By Alex Berger
Christopher Columbus’ mother: “I don’t care what you’ve discovered. You still could have written.”
This year, we observe Columbus Day on Oct. 14. Every year, I usually write a column on the “grand man of the sea” who “discovered” America 510 years ago; however, last year I didn’t. Many of you still are wondering why not. Well, here’s the scoop.
Two years ago, when my Columbus column hit the street, it created a hubbub. Yes, a real Queens-sized hubbub. More than a few readers objected to that column honoring dear Christopher.
Since I try to be as noncontroversial as possible, last year I deliberately skipped my customary column, exalting our “first immigrant,” and guess what? This created a second hubbub from readers who objected to my ignoring “Charismatic Chris.”
I then was besieged with fiercely opinionated letters requesting that I bite the bullet and plunge headlong into the Columbus debate. So, since their requests are my command, I will lift anchor, shiver me timbers, heave ho, walk the plank and sail on through unknown waters.
Scholars are heatedly debating the role Columbus played in the saga of mankind. Some historians view him as exceedingly “Eurocentric,” while others label him a “murderer,” “rapist” and a “mad fake.” His great discovery of America, they contend, was “the beginning of a holocaust.”
The American Indians equate the noted navigator’s voyages with the systematic exploitation and genocide of their people. They say that his “discovery” opened the door for Europeans to rob, trick and steal their land. You can’t discover what already was here, they say. There is proof, they add, that other explorers from Africa already had sent flotillas that landed in the Americas 150 years before Columbus. Consequently, the celebration of Columbus Day is a fraud and should be discontinued.
Because of this discord, many communities have decided to forego their annual Columbus Day parades. Other localities focus their parades on modern Italy and the achievements of Italian-Americans, rather than on Columbus. But I wonder, do most Americans subscribe to these negative opinions?
George Will, the noted columnist, wrote: “America is the most important thing that ever happened” and Columbus’ role in bringing it to the world’s attention was a truly monumental achievement. Other renowned historians have made it clear that Columbus not only was the first to venture into an unknown area — where even the most famous navigators of the time, the Portuguese, would not go — but in doing so also brought the beginning of the Renaissance spirit of expansion and discovery to the world.

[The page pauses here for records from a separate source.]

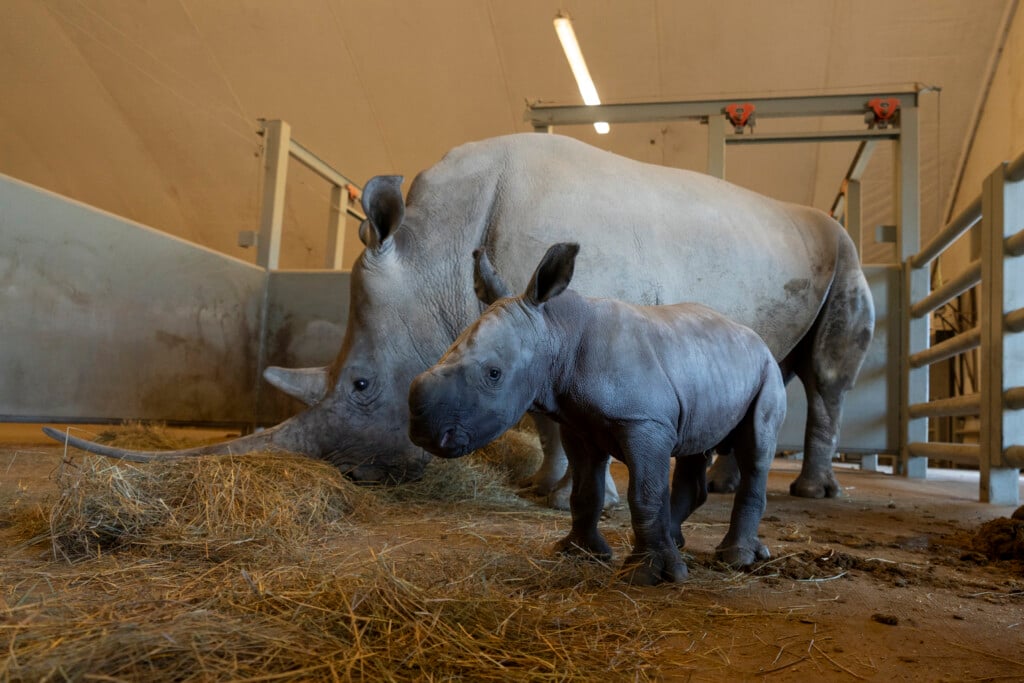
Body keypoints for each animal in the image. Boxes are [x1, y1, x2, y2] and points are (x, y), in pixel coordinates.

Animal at [44, 133, 874, 505]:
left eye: (362, 386)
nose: (349, 470)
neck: (434, 252)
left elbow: (573, 415)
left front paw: (580, 501)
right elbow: (543, 416)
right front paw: (545, 487)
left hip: (846, 249)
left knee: (827, 373)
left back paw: (811, 494)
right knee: (772, 361)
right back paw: (732, 486)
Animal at [409, 243, 786, 585]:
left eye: (493, 374)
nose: (424, 433)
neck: (557, 331)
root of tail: (755, 338)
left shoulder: (644, 422)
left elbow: (644, 495)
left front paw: (649, 575)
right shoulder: (577, 423)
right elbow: (586, 491)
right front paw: (579, 552)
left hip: (768, 371)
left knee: (756, 450)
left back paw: (735, 558)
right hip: (708, 365)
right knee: (695, 446)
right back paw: (676, 541)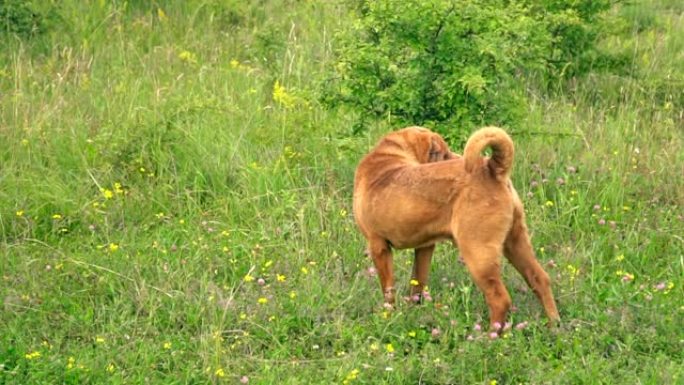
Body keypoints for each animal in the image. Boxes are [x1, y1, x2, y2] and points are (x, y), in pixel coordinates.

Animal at [356, 126, 560, 328]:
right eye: (442, 153)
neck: (388, 155)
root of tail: (492, 168)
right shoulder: (424, 247)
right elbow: (417, 282)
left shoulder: (378, 246)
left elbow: (388, 289)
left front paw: (388, 315)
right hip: (516, 242)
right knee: (540, 279)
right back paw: (554, 325)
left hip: (478, 252)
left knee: (499, 299)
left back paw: (490, 334)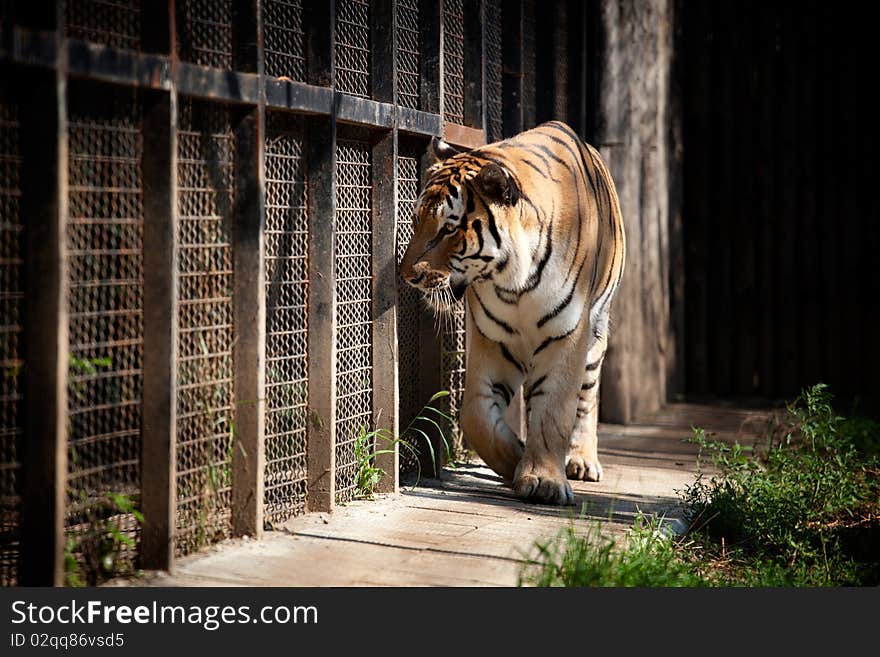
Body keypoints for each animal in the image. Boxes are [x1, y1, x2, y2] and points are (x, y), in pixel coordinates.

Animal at [398, 120, 624, 504]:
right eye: (416, 221)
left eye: (449, 228)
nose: (407, 275)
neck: (513, 280)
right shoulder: (494, 339)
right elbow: (477, 416)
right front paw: (518, 460)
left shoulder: (566, 336)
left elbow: (554, 410)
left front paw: (545, 480)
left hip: (595, 336)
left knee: (587, 397)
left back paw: (582, 460)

When I interviewed Anne Paolucci of Whitestone, the director of the doctor of arts degree program in English at St. John’s University, she also refuted the “empty-headed factional rhetoric” of the contradictors. She stated that sooner or later someone else would have done what Columbus did. The need for expansion was a historical reality.

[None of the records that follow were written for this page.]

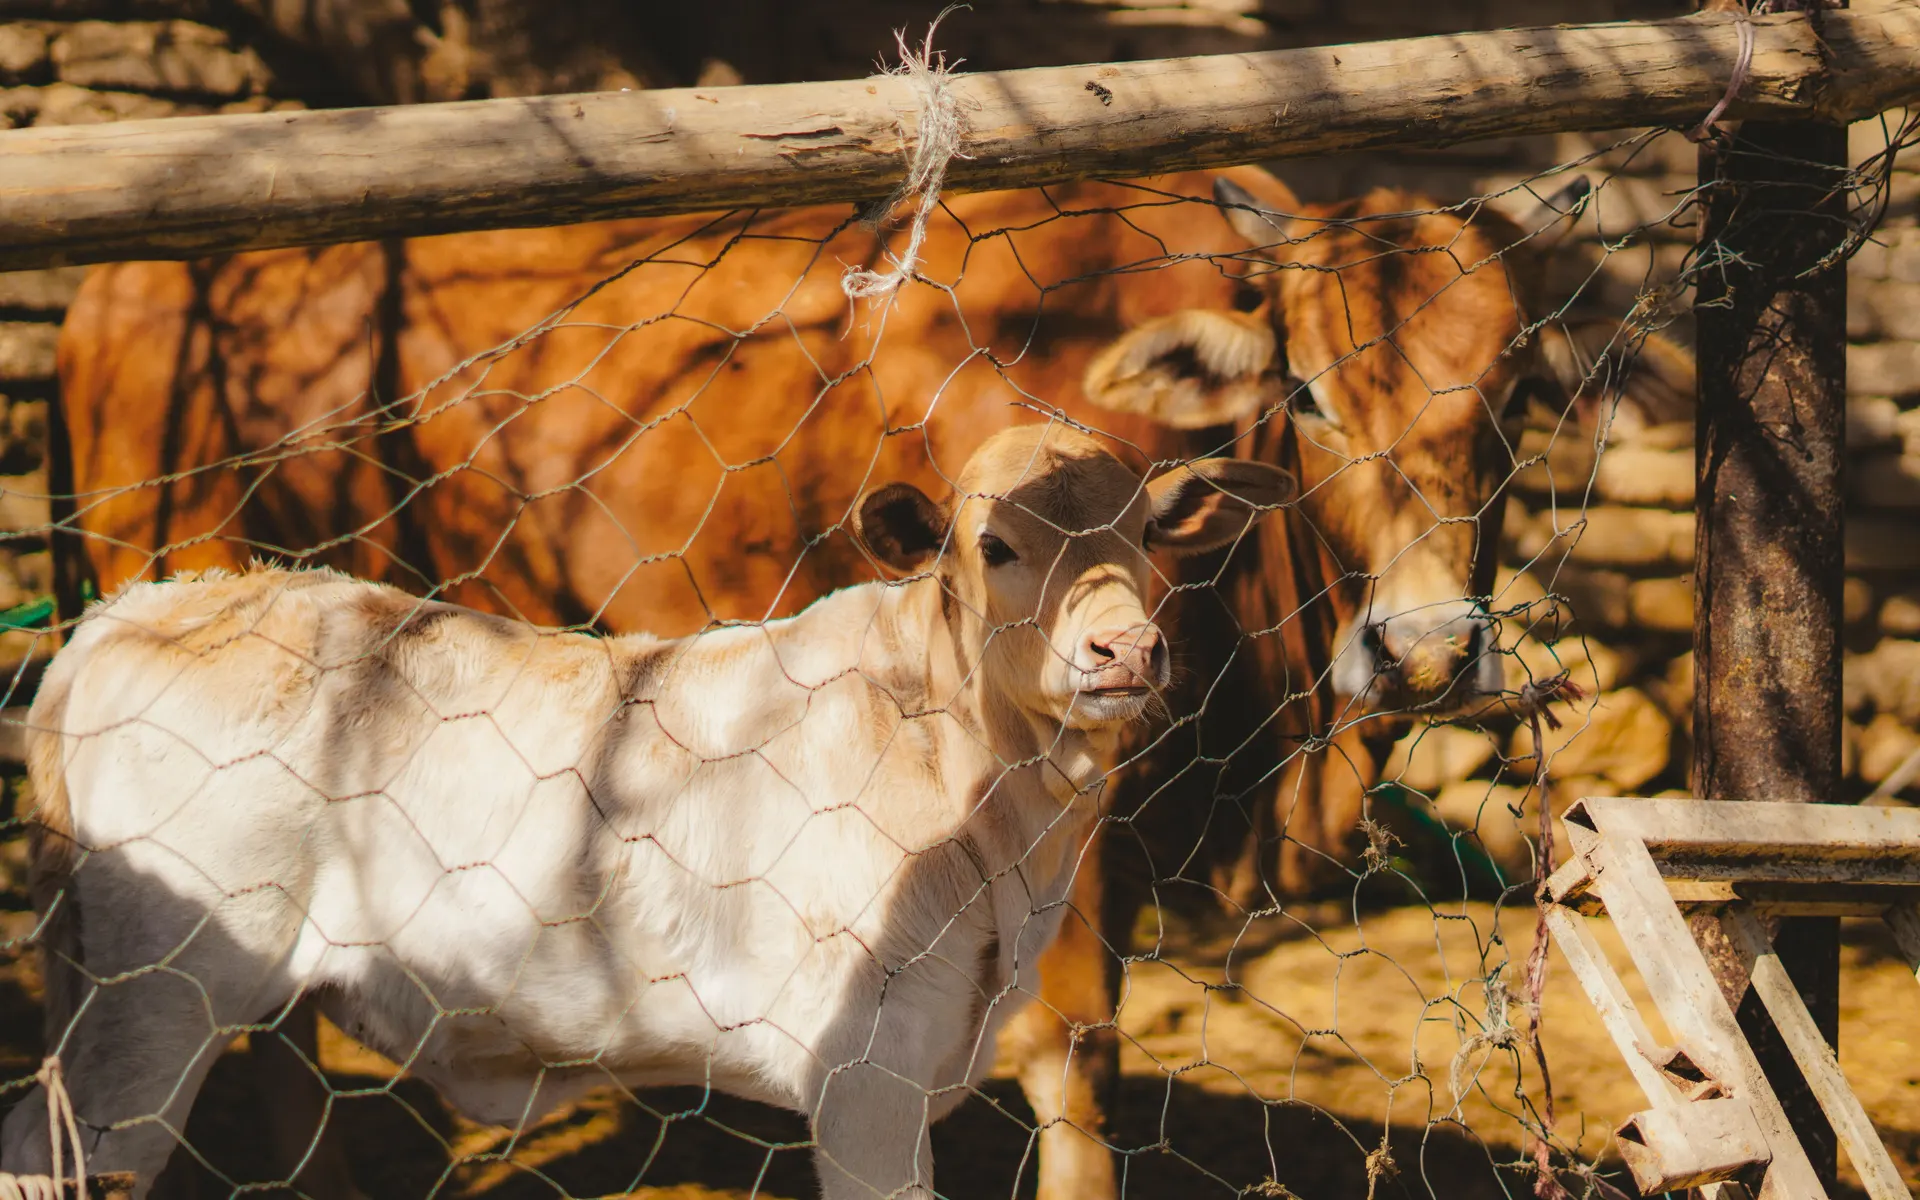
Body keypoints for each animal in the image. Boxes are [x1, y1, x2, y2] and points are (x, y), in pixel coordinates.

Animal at [1, 423, 1298, 1200]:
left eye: (1144, 532)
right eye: (997, 544)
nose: (1125, 648)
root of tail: (137, 612)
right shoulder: (865, 1081)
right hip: (155, 1005)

Paolucci added that Columbus was not a brutal man. Successful efforts of territorial expansion (Columbus’ discovery tripled the size of the known world) always have been accomplished by some measure of violence. Columbus, in fact, was replaced as administrator in Hispaniola (the first New World colony) because “he was too mild and compassionate.”
“Were the naysayers given these facts?” she questioned. “Are they reminded that we cannot judge past actions in retrospect, on the basis of current values, or laws, just as we cannot convict someone of a crime that he or she might commit five years from now? Aren’t African tribes still enslaving other Africans in Africa, as in Columbus’ time? Certainly the genocide … and massacres … [of] today are more horrendous than anything attributed to Columbus. Rewriting history doesn’t mean arbitrarily ignoring certain facts.”
Paolucci strongly urged that we all take a more historical perspective on the matter of Columbus and stop throwing our individual, racial and religious weight around to make gross and untenable points.
State Sen. Serphin Maltese (R-Glendale) also deplores the negativism of Columbus’ exploits. “What [the naysayers] are talking about is equivalent to book burning. History is history. It can be warped by dissenters of various persuasions, but the history is there and there is no question that Columbus achieved a monumental discovery. The fact that the Native Americans were here does not diminish that discovery.” Whew! And the debate continues.
At this point, I ask you, my erudite readers, was Columbus a visionary spurred on by intellectual curiosity or was he simply a greedy product of an era of exploitation? Was he the first to discover the New World, or were others, such as the Africans, the Egyptians, St. Brendan (the patron saint of sailors), Leif Ericsson, or even Buddhist monks, here previously? Clear the decks before you ponder that one over.
There is also another simmering “Columbian” can of worms that I must mention — his ethnicity. Did you know that some historians embrace the theory that the Genoese captain was Jewish? I dare not touch that theory since one controversy surely is enough for one column. But whatever your views are about the man, Columbus’ voyages did mark the beginning of the one world in which we live. As historian William McNeil definitively put it, “no single man, and no single event, ever affected the lives of so many people.”
As for me, all I know is that Columbus Circle wouldn’t have had a name were it not for the sailing of the Nina, the Pinta and the Santa Maria. For this alone, Chris should be fondly remembered. What do you think? But no hubbubs, please!